● **Task objective**: Will you give every entry again exactly as it stands?

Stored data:

————

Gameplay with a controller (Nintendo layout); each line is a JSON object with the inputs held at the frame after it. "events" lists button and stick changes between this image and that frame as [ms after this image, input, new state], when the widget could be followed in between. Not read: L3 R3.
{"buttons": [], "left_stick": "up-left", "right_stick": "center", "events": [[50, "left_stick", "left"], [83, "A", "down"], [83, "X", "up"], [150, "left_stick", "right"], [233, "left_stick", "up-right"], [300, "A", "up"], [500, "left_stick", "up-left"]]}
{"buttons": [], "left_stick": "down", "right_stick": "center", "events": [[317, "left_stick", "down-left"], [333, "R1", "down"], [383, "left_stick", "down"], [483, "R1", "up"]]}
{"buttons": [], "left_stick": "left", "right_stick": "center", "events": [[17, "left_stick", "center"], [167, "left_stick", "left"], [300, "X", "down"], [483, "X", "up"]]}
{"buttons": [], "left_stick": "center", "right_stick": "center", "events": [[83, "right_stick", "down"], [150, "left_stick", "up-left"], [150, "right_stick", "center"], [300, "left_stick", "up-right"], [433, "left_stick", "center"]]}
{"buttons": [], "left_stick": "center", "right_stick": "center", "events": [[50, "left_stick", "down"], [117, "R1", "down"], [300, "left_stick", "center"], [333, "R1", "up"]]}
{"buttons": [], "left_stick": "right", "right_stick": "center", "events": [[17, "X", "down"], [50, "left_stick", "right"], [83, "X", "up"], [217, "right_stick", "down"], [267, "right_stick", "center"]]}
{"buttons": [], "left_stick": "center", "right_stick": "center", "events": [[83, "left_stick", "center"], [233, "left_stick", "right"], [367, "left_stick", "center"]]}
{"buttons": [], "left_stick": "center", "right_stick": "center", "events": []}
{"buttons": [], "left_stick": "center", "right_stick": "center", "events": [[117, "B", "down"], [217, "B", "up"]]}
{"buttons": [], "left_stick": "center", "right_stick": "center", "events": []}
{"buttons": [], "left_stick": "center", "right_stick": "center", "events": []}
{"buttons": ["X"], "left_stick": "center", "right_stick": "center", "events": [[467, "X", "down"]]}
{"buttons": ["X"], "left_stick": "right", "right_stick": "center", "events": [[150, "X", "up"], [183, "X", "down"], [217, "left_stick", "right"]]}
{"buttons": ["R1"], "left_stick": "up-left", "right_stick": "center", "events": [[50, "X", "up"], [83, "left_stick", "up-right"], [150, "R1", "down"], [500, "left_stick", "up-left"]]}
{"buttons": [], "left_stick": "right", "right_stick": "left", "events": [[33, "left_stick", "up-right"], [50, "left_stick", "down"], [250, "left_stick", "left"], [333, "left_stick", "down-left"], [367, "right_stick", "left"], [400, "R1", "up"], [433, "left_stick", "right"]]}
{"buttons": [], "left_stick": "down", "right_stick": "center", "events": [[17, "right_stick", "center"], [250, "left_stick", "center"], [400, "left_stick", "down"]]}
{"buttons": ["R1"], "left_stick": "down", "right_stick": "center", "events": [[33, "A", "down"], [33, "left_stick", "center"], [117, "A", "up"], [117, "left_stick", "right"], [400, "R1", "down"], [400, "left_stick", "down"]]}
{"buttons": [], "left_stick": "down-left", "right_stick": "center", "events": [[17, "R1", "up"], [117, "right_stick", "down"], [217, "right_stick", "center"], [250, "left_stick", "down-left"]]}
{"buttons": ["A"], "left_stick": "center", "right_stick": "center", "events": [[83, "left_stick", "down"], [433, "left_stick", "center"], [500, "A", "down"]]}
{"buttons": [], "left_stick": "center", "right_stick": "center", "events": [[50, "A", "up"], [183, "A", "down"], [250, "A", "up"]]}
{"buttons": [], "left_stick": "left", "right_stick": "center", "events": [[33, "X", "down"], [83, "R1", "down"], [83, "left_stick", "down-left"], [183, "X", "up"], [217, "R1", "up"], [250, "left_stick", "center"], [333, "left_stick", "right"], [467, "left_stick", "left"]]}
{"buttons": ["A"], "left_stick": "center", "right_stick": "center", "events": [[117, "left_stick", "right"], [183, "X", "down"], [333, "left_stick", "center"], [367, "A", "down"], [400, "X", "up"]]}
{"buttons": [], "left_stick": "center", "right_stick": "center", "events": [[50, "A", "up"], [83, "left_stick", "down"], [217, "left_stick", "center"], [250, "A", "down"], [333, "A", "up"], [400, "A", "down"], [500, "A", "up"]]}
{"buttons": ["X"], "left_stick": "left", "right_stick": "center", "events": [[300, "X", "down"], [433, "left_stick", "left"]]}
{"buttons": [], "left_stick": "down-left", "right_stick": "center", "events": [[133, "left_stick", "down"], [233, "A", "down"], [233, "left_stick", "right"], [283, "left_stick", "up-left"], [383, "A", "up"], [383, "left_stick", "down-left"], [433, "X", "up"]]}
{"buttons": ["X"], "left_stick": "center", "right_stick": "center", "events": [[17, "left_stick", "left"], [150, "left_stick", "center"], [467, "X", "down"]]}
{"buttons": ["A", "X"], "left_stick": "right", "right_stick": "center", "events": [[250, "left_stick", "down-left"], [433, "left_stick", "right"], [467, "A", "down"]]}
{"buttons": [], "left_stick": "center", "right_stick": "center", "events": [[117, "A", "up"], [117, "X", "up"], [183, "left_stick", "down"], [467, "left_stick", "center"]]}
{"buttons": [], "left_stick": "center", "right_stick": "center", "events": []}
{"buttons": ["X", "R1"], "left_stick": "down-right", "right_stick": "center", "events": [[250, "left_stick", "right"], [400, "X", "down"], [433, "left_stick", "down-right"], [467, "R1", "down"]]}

————

● **Response**:
Gameplay with a controller (Nintendo layout); each line is a JSON object with the inputs held at the frame after it. "events" lists button and stick changes between this image and that frame as [ms after this image, input, new state], when the widget could be followed in between. Not read: L3 R3.
{"buttons": [], "left_stick": "up-left", "right_stick": "center", "events": [[50, "left_stick", "left"], [83, "A", "down"], [83, "X", "up"], [150, "left_stick", "right"], [233, "left_stick", "up-right"], [300, "A", "up"], [500, "left_stick", "up-left"]]}
{"buttons": [], "left_stick": "down", "right_stick": "center", "events": [[317, "left_stick", "down-left"], [333, "R1", "down"], [383, "left_stick", "down"], [483, "R1", "up"]]}
{"buttons": [], "left_stick": "left", "right_stick": "center", "events": [[17, "left_stick", "center"], [167, "left_stick", "left"], [300, "X", "down"], [483, "X", "up"]]}
{"buttons": [], "left_stick": "center", "right_stick": "center", "events": [[83, "right_stick", "down"], [150, "left_stick", "up-left"], [150, "right_stick", "center"], [300, "left_stick", "up-right"], [433, "left_stick", "center"]]}
{"buttons": [], "left_stick": "center", "right_stick": "center", "events": [[50, "left_stick", "down"], [117, "R1", "down"], [300, "left_stick", "center"], [333, "R1", "up"]]}
{"buttons": [], "left_stick": "right", "right_stick": "center", "events": [[17, "X", "down"], [50, "left_stick", "right"], [83, "X", "up"], [217, "right_stick", "down"], [267, "right_stick", "center"]]}
{"buttons": [], "left_stick": "center", "right_stick": "center", "events": [[83, "left_stick", "center"], [233, "left_stick", "right"], [367, "left_stick", "center"]]}
{"buttons": [], "left_stick": "center", "right_stick": "center", "events": []}
{"buttons": [], "left_stick": "center", "right_stick": "center", "events": [[117, "B", "down"], [217, "B", "up"]]}
{"buttons": [], "left_stick": "center", "right_stick": "center", "events": []}
{"buttons": [], "left_stick": "center", "right_stick": "center", "events": []}
{"buttons": ["X"], "left_stick": "center", "right_stick": "center", "events": [[467, "X", "down"]]}
{"buttons": ["X"], "left_stick": "right", "right_stick": "center", "events": [[150, "X", "up"], [183, "X", "down"], [217, "left_stick", "right"]]}
{"buttons": ["R1"], "left_stick": "up-left", "right_stick": "center", "events": [[50, "X", "up"], [83, "left_stick", "up-right"], [150, "R1", "down"], [500, "left_stick", "up-left"]]}
{"buttons": [], "left_stick": "right", "right_stick": "left", "events": [[33, "left_stick", "up-right"], [50, "left_stick", "down"], [250, "left_stick", "left"], [333, "left_stick", "down-left"], [367, "right_stick", "left"], [400, "R1", "up"], [433, "left_stick", "right"]]}
{"buttons": [], "left_stick": "down", "right_stick": "center", "events": [[17, "right_stick", "center"], [250, "left_stick", "center"], [400, "left_stick", "down"]]}
{"buttons": ["R1"], "left_stick": "down", "right_stick": "center", "events": [[33, "A", "down"], [33, "left_stick", "center"], [117, "A", "up"], [117, "left_stick", "right"], [400, "R1", "down"], [400, "left_stick", "down"]]}
{"buttons": [], "left_stick": "down-left", "right_stick": "center", "events": [[17, "R1", "up"], [117, "right_stick", "down"], [217, "right_stick", "center"], [250, "left_stick", "down-left"]]}
{"buttons": ["A"], "left_stick": "center", "right_stick": "center", "events": [[83, "left_stick", "down"], [433, "left_stick", "center"], [500, "A", "down"]]}
{"buttons": [], "left_stick": "center", "right_stick": "center", "events": [[50, "A", "up"], [183, "A", "down"], [250, "A", "up"]]}
{"buttons": [], "left_stick": "left", "right_stick": "center", "events": [[33, "X", "down"], [83, "R1", "down"], [83, "left_stick", "down-left"], [183, "X", "up"], [217, "R1", "up"], [250, "left_stick", "center"], [333, "left_stick", "right"], [467, "left_stick", "left"]]}
{"buttons": ["A"], "left_stick": "center", "right_stick": "center", "events": [[117, "left_stick", "right"], [183, "X", "down"], [333, "left_stick", "center"], [367, "A", "down"], [400, "X", "up"]]}
{"buttons": [], "left_stick": "center", "right_stick": "center", "events": [[50, "A", "up"], [83, "left_stick", "down"], [217, "left_stick", "center"], [250, "A", "down"], [333, "A", "up"], [400, "A", "down"], [500, "A", "up"]]}
{"buttons": ["X"], "left_stick": "left", "right_stick": "center", "events": [[300, "X", "down"], [433, "left_stick", "left"]]}
{"buttons": [], "left_stick": "down-left", "right_stick": "center", "events": [[133, "left_stick", "down"], [233, "A", "down"], [233, "left_stick", "right"], [283, "left_stick", "up-left"], [383, "A", "up"], [383, "left_stick", "down-left"], [433, "X", "up"]]}
{"buttons": ["X"], "left_stick": "center", "right_stick": "center", "events": [[17, "left_stick", "left"], [150, "left_stick", "center"], [467, "X", "down"]]}
{"buttons": ["A", "X"], "left_stick": "right", "right_stick": "center", "events": [[250, "left_stick", "down-left"], [433, "left_stick", "right"], [467, "A", "down"]]}
{"buttons": [], "left_stick": "center", "right_stick": "center", "events": [[117, "A", "up"], [117, "X", "up"], [183, "left_stick", "down"], [467, "left_stick", "center"]]}
{"buttons": [], "left_stick": "center", "right_stick": "center", "events": []}
{"buttons": ["X", "R1"], "left_stick": "down-right", "right_stick": "center", "events": [[250, "left_stick", "right"], [400, "X", "down"], [433, "left_stick", "down-right"], [467, "R1", "down"]]}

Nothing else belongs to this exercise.